--- TEXT EXCERPT ---
•••••

Rev. Tom Sorenson, Pastor
February 1, 2004

Scripture:

Let us pray: May the words of my mouth and the meditations of all of our hearts be acceptable in your sight, O God, our strength and our redeemer. Amen.

The last couple of weeks we’ve taken a look at aspects of who Jesus was. Two weeks ago we saw that he was a miracle worker, and we talked about how we can be miracle workers too. Last week we saw him as the great liberator, and we talked about how we are being liberators too. Today we see another aspect of who Jesus was. In the Gospel passage from Luke we see that Jesus was a truth teller. He was a truth teller even when his listeners didn’t at all like the truth he had to tell.

In that lesson, Jesus has just finished reading the passage from Isaiah about liberation that we talked about last week. Today’s reading overlaps with last week’s when it begins with Jesus’ statement that that scripture has been fulfilled in the hearing of his listeners. They like that, but then the trouble starts. Jesus is apparently concerned that their liking what he said is grounded in a kind of arrogance, in the notion that God’s liberating power is meant for them and them alone. So he cites to them two stories from Hebrew Scripture, from 1 Kings and 2 Kings respectively, in which God’s mercy was shown to gentiles and not to the Jews. The stories are from their own Scripture, but these good folks just didn’t want to hear that truth. When Jesus told these stories, "they were filled with rage." They tried to kill Jesus. He got away this time, but it was precisely this insistence of his that he tell God’s truth that eventually got him killed.

Then we have Paul’s great ode to love in 1 Corinthians 13. It says: Love bears all things and endures all things. It rejoices in the truth, Paul says, but it does not insist on its own way. Now, when I read about Jesus basically getting in the face of the people of Nazareth with the truth, even though he surely knew they wouldn’t like it, and saw that combined with 1 Corinthians 13 in the lectionary, I thought: How odd. Those two passages are contradictory. Or maybe Jesus didn’t get it about love the way Paul did. Of course, that’s not the case. Jesus is precisely the love of God incarnate. Still, he wasn’t exactly bearing all things with the Nazarenes. He had a problem with what they said. He saw through their complacency to their arrogance; and he let them have it right between the eyes with some well-chosen Scripture. He was rather insisting on his own way, or so it seems to me.

•••••

--- REQUIRED TASKS ---
A) In the sermon, which two books of Hebrew Scripture supply the stories Jesus tells the people of Nazareth?
B) In the sermon, rewrite the stretch from "Rev. Tom Sorenson, Pastor" through "had to tell.", putting "teller of truth" wherever "truth teller" appears.

--- SUPPLIED ENTRIES ---
•••••

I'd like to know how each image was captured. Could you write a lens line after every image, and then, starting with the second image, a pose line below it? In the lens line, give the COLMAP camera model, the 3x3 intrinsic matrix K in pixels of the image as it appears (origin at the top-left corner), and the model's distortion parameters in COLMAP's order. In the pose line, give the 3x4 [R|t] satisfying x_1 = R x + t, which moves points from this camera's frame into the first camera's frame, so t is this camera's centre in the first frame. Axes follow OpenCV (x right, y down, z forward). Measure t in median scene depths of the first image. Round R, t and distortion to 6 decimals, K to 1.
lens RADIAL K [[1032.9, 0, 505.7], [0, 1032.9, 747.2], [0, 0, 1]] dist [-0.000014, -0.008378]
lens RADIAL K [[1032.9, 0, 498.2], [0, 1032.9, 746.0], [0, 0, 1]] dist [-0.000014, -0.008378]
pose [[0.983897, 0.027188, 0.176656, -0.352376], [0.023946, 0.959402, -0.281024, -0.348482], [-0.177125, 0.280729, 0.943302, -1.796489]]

•••••

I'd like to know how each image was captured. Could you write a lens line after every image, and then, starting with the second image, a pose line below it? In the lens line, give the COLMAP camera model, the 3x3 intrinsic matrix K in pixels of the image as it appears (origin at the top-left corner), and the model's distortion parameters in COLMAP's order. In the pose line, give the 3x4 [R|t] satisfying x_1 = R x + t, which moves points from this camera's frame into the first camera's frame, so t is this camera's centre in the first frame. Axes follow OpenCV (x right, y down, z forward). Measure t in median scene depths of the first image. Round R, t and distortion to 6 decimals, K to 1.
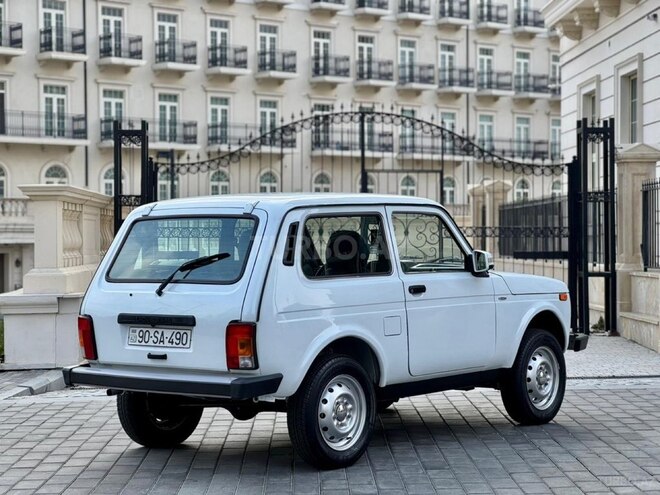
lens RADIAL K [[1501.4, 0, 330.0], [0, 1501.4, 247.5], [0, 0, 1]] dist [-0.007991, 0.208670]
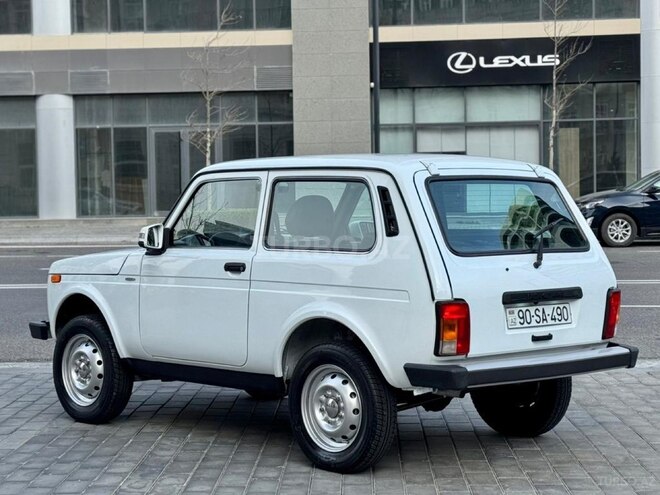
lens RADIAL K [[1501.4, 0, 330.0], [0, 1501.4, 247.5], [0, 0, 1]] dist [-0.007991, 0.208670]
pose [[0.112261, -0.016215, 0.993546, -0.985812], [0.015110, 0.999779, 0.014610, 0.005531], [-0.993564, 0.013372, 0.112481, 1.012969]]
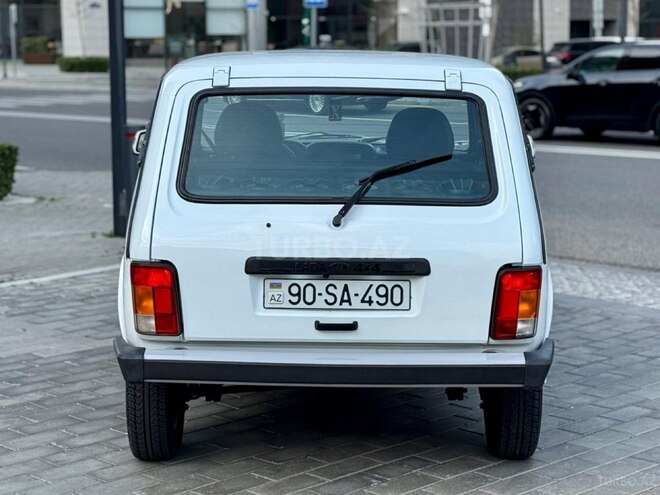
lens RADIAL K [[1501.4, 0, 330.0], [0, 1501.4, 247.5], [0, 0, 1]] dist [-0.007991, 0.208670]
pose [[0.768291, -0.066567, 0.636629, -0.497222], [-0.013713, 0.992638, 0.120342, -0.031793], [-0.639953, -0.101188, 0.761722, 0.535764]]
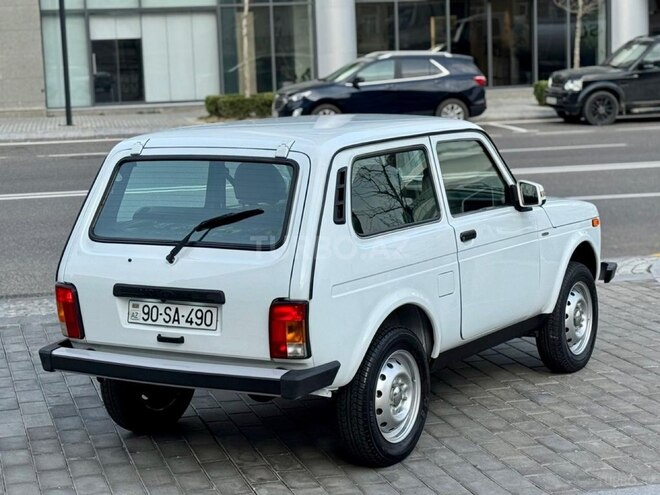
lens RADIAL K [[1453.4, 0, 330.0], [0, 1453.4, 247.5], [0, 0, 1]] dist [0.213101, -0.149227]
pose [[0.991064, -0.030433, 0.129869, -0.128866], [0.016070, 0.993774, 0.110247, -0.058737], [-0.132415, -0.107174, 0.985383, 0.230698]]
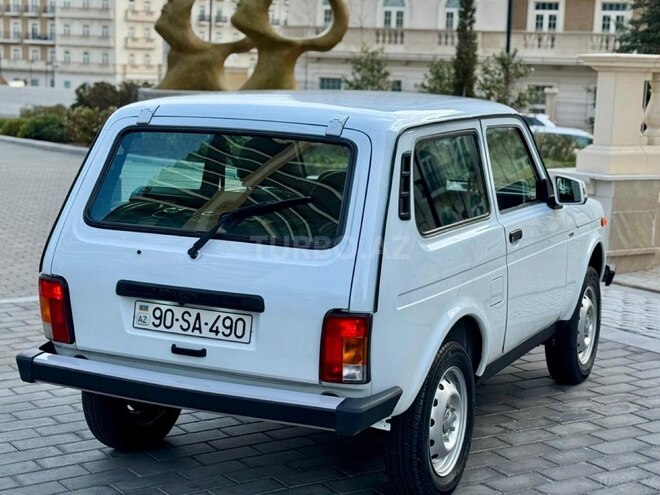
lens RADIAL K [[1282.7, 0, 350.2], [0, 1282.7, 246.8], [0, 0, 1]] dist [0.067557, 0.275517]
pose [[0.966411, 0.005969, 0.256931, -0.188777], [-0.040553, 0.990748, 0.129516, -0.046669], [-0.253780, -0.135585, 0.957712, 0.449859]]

•••••

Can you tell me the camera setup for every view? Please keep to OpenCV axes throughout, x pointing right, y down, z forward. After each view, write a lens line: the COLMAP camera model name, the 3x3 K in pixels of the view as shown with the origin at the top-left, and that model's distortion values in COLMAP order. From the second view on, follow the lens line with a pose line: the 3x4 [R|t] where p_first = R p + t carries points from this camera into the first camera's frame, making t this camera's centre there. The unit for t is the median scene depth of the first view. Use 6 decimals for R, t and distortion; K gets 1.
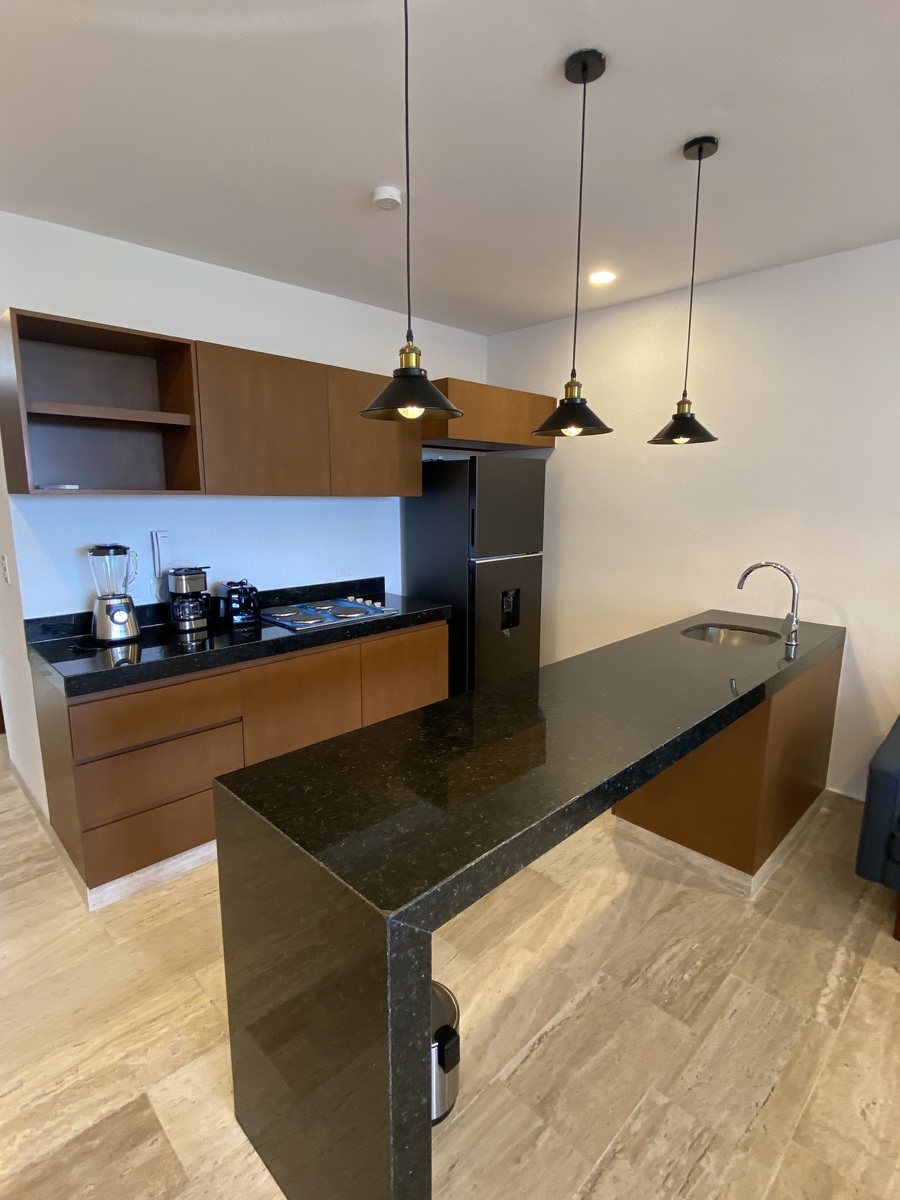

•••••

--- SOLUTIONS TO THE TASKS ---
A) 1 Kings and 2 Kings.

B)
Rev. Tom Sorenson, Pastor
February 1, 2004

Scripture:

Let us pray: May the words of my mouth and the meditations of all of our hearts be acceptable in your sight, O God, our strength and our redeemer. Amen.

The last couple of weeks we’ve taken a look at aspects of who Jesus was. Two weeks ago we saw that he was a miracle worker, and we talked about how we can be miracle workers too. Last week we saw him as the great liberator, and we talked about how we are being liberators too. Today we see another aspect of who Jesus was. In the Gospel passage from Luke we see that Jesus was a teller of truth. He was a teller of truth even when his listeners didn’t at all like the truth he had to tell.